Students at Mount Holyoke appreciate the changes made by administration to modify the admission policy. Elizabeth Huang, a sophomore student at Mount Holyoke, states, “When Lynn Pasquerella (the president of the college) announced the new policy, I think I and most of the Mount Holyoke community were really excited and happy about the news. I know some people are worried that this policy will make us a co-ed school or less of a women’s college, but I personally do not think that this will be the case. Though we are extending the stipulations needed to be accepted to Mount Holyoke, we are not deviating in any form from the core values of our college.”

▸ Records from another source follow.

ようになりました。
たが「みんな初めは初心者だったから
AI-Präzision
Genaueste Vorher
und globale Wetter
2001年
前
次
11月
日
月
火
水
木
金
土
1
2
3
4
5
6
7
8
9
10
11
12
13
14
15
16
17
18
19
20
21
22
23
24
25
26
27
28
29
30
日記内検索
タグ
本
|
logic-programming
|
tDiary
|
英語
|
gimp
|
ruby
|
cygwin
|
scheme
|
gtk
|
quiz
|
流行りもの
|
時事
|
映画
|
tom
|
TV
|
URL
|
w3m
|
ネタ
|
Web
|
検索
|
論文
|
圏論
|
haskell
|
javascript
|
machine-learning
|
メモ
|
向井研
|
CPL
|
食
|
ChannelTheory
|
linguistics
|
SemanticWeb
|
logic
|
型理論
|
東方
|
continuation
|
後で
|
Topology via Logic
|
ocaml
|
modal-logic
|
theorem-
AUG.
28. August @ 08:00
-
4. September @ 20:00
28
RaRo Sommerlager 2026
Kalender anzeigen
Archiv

While this is certainly a concern at all-women’s colleges, the fundamental societal issues that the school is attempting to transform are, in fact, universal. Huang hopes that Mount Holyoke inspires other schools to look at their policies. “I hope this new policy change really sparks more trans-acceptance not only within Mount Holyoke, but to the Seven Sisters and beyond. It is important that not only do women’s colleges become more accepting but all schools and institutions as well.”

Students at Fordham applaud what Mount Holyoke has done and are reassured by the presence of schools that are so actively inclusive.

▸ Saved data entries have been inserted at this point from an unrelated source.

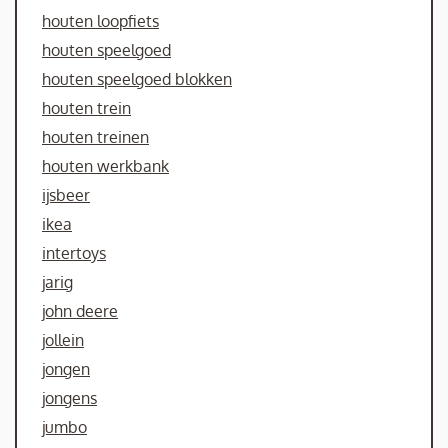
houten loopfiets
houten speelgoed
houten speelgoed blokken
houten trein
houten treinen
houten werkbank
ijsbeer
ikea
intertoys
jarig
john deere
jollein
jongen
jongens
jumbo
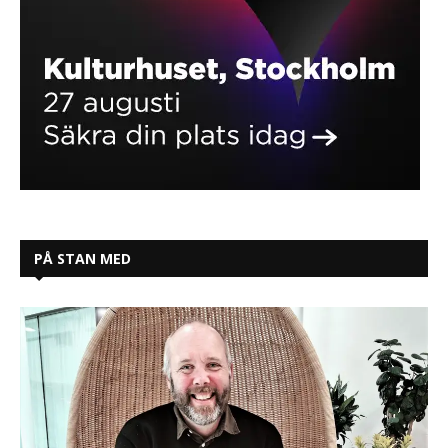
PÅ STAN MED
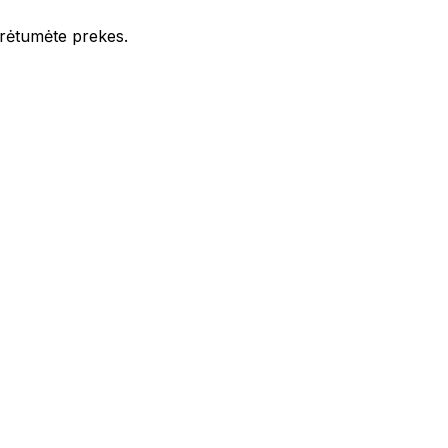
iūrėtumėte prekes.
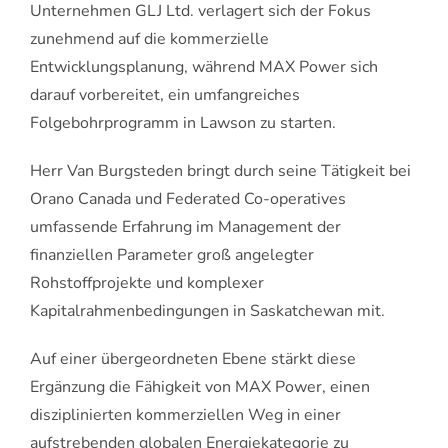
Unternehmen GLJ Ltd. verlagert sich der Fokus
zunehmend auf die kommerzielle
Entwicklungsplanung, während MAX Power sich
darauf vorbereitet, ein umfangreiches
Folgebohrprogramm in Lawson zu starten.
Herr Van Burgsteden bringt durch seine Tätigkeit bei
Orano Canada und Federated Co-operatives
umfassende Erfahrung im Management der
finanziellen Parameter groß angelegter
Rohstoffprojekte und komplexer
Kapitalrahmenbedingungen in Saskatchewan mit.
Auf einer übergeordneten Ebene stärkt diese
Ergänzung die Fähigkeit von MAX Power, einen
disziplinierten kommerziellen Weg in einer
aufstrebenden globalen Energiekategorie zu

Genevieve McNamara, FCRH’17, says, “I think it’s awesome that Mount Holyoke and other colleges are examining their admissions policies and are making a formalized effort to include trans and otherwise gender non-conforming individuals. As we come to recognize gender as a spectrum, in a lot of ways women’s colleges have a more complicated relationship and, urgent need to understand and deal with their trans students than co-ed colleges do; at the same time, they seem to be uniquely qualified to engage meaningfully with the question of gender and with those students who don’t conform.”

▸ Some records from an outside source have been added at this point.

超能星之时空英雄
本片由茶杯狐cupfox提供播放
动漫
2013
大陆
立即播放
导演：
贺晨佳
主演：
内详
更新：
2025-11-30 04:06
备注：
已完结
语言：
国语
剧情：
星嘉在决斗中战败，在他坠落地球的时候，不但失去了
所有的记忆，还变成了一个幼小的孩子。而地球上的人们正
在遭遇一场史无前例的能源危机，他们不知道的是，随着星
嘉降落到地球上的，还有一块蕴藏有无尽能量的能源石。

Though Mount Holyoke will be sure to ignite further schools into adopting a more inclusive admissions policy, their actions also speak to co-ed schools that do not currently provide resources for the transgender, genderqueer or gender-neutral communities.

“As a co-ed institution, Fordham doesn’t have the same issues with admissions that women’s colleges do, although, very often, paperwork does ignore the possibility for identities outside of ‘male’ and ‘female,’” explains McNamara.

McNamara voices the concerns that many students have about dorm policies and bathrooms that fail to reflect an understanding of the difficulties that transgender, genderqueer or gender-neutral people face. McNamara provides her own solutions to these problems by saying, “It would be awesome to see trans-sensitivity and pronoun training for those who work at Fordham, as well as options for gender-neutral housing and the designation of gender-neutral bathrooms.”

Ultimately, the transgender movement is representative of the widespread issue of gender expression, identity and inequality. As a society that places far too much emphasis on labeling, we cannot seem to accept when people deviate from what is considered as the ‘norm.’

Schools like Mount Holyoke are calling into question the very foundation of what it means to be a woman. As Huang states, “I believe womanhood, and what it means to be a woman, takes on so many different forms and should not be regulated into a singular, heteronormative ideal. When we define woman as solely as those born as such, we essentially shun the identities and experiences of so many people.”

We need to stop associating people with the labels we place on them, and instead get to know the person behind them.